Premier, który nie ma absolutnie żadnej szansy na większość, udaje, że funkcjonuje w alternatywnej rzeczywistości i odmawia zabrania zabawek. To jest po prostu kompromitacja - oceniła w "Kawie na ławę" w TVN24 wicemarszałek Senatu Magdalena Biejat (Razem). Poseł Konfederacji Michał Wawer mówił, że "nie ma nawet żadnej próby zbudowania rządu przez Mateusza Morawieckiego". - To czysto medialna kreacja - stwierdził.
Prezydent Andrzej Duda mimo deklaracji Koalicji Obywatelskiej, Trzeciej Drogi i Lewicy o zawiązaniu koalicji powierzył misję utworzenia rządu Mateuszowi Morawieckiemu. Dotychczasowa opozycja demokratyczna może liczyć w nowym Sejmie na 248 spośród 460 mandatów, a PiS - na 194.
O tej sprawie dyskutowali w niedzielę goście "Kawy na ławę" w TVN24.
Prezydencki minister Andrzej Dera mówił, że "prezydent realizuje zapisy konstytucji i dobry zwyczaj parlamentarny, który mówi, że partia, która wygrała wybory, uzyska najlepszy wynik, ma najwięcej posłów, ma szansę i ma prawo skorzystania z tego", by powierzyć jej misję tworzenia rządu.
Dodał, że wiara prezydenta, że Morawiecki znajdzie większość, "wynika z tego, że zapewniał o tym pan premier".
Wawer: nie padło żadne zaproszenie do rozmów ze strony Morawieckiego
Poseł Konfederacji Michał Wawer zapytał Derę, czy "Pałac Prezydencki wie, że pan premier Morawiecki nawet nie próbuje".
- Mamy taką sytuację, że to jest pewna medialna opowieść snuta, ale według mojej wiedzy - a jako wiceprzewodniczący klubu Konfederacji myślę, że mam wiedzę dość kompletną - nie padło żadne zaproszenie do rozmów - powiedział. Dodał, że nie ma żadnych rozmów.

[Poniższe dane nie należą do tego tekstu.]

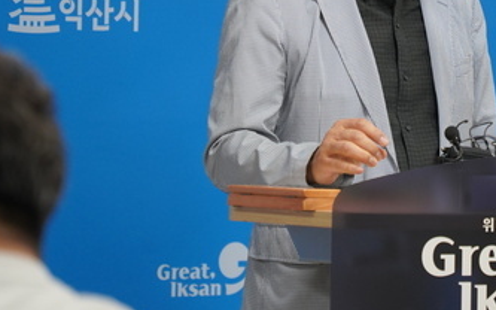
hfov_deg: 8.2
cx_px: 404
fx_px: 3460
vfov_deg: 5.1
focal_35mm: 256
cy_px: 19
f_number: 5
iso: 2500
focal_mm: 133
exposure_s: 1/160
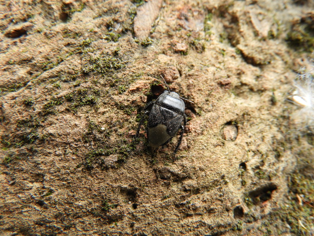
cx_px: 157
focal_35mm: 30
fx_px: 272
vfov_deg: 46.8
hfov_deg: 60.0
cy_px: 118
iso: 100
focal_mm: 5.4
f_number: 3.5
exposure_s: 1/125
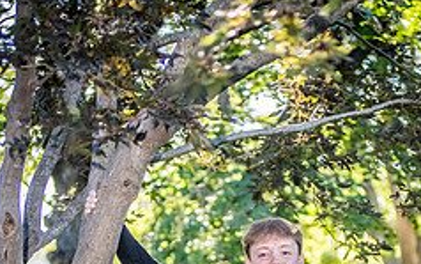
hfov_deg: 13.6
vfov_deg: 8.3
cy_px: 395
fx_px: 1768
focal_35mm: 154
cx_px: 262
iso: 800
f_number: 2.8
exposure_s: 1/800
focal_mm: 80
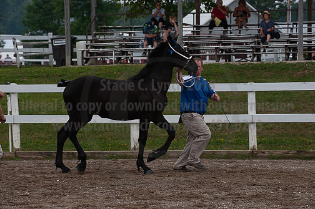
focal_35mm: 150
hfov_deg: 13.7
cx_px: 158
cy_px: 104
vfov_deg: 9.1
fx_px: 1311
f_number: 5.6
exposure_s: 1/1250
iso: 640
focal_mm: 150
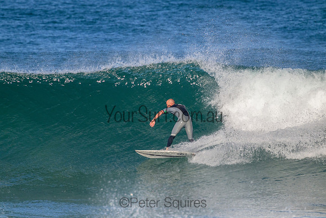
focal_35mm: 800
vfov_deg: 1.7
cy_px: 109
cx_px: 163
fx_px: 7246
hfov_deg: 2.6
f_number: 11
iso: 1100
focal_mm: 800
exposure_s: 1/2000
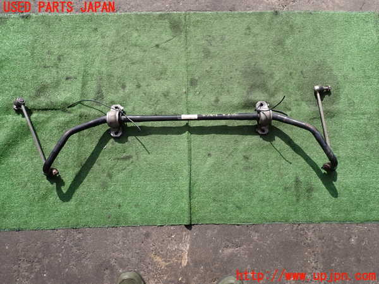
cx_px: 190
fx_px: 274
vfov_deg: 54.9
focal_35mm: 25
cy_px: 142
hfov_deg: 69.4
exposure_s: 1/1000
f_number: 2.8
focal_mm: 4.5
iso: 100
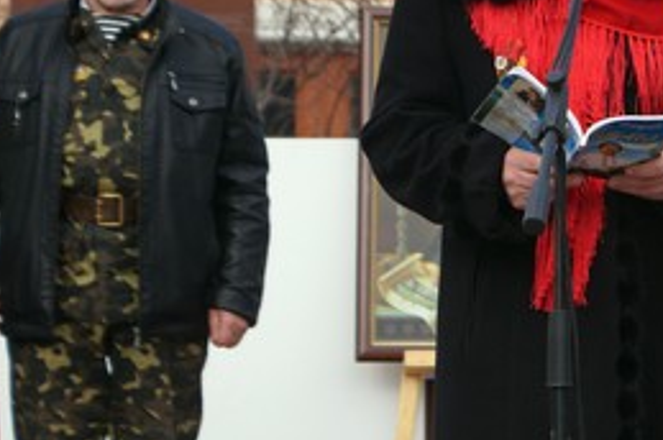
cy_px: 78
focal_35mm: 243
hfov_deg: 8.4
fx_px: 4470
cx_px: 814
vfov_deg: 5.6
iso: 100
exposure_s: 1/200
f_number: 6.3
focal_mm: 60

- To jest czysto medialna kreacja. Nie ma nawet żadnej próby zbudowania rządu przez Mateusza Morawieckiego - mówił. - Nie mówię, że jesteśmy zainteresowani tym, ale jest to zabawne - dodał.
Zgorzelski: większość może być tylko jedna
Wicemarszałek Sejmu Piotr Zgorzelski (Trzecia Droga-PSL) podkreślił, że "została stworzona koalicja, która w wymiarze matematycznym ma 248 głosów". - Potwierdziła to podczas głosowania chociażby na marszałka Sejmu i co do tego nie ma najmniejszej wątpliwości - mówił.
- W zbiorze całości większość może być tylko jedna (...) Po drugiej stronie nie może być drugiej większości - dodał.
Lubnauer: prezydent dał PiS-owi czas na szaber
Posłanka Koalicji Obywatelskiej Katarzyna Lubnauer oceniła, że "prezydent dał PiS-owi czas na szaber". - Bo to, co robią w tej chwili, to jest czysty szaber - powiedziała.
- Najlepszy przykład to jest ten Instytut imienia Dmowskiego, gdzie do Otwocka przeniesiemy, żeby 100 milionów swoim jeszcze móc dawać przez najbliższe 10 lat (...). Kolejna kwestia to jest PISF, czyli Polski Instytut Sztuki Filmowej, gdzie jeszcze zmienimy Radę, żeby móc zablokować, zabetonować - wymieniała.
Biejat: Morawiecki miał szansę wyjść z tego z twarzą
Wicemarszałek Senatu Magdalena Biejat (Razem) powiedziała, że to, o czym mówiła Lubnauer, "kładzie się cieniem na decyzji prezydenta".
Mówiła również, że "gratuluje panu Morawieckiemu wyczucia, ponieważ po prostu się w tej chwili kompromituje". - Pan premier, który nie ma absolutnie żadnej szansy na większość, udaje, że funkcjonuje w alternatywnej rzeczywistości i odmawia zabrania zabawek. To jest po prostu kompromitacja - oceniła.
- Kompromitujecie swojego własnego premiera i swoich ministrów. Mieliście szansę i premier Morawiecki miał szansę wyjść z tego z twarzą, a robi dokładnie wszystko, żeby było odwrotnie - dodała, zwracając się do ministra w kancelarii premiera Łukasza Schreibera (PiS).
Schreiber: nie ma w tym nic nadzwyczajnego
Minister mówił, że "w systemie parlamentarno-gabinetowym, który obowiązuje także w Polsce nie ma nic nadzwyczajnego w tym, że przedstawiciel zwycięskiej partii w wyborach otrzymuje mandat do tworzenia rządu".
Pytany, jak będzie wyglądał nowy rząd, z którym Morawiecki przyjdzie do prezydenta, odparł, że "o składzie personalnym nie powie nic, bo to są rzeczy, które pan premier będzie ogłaszał".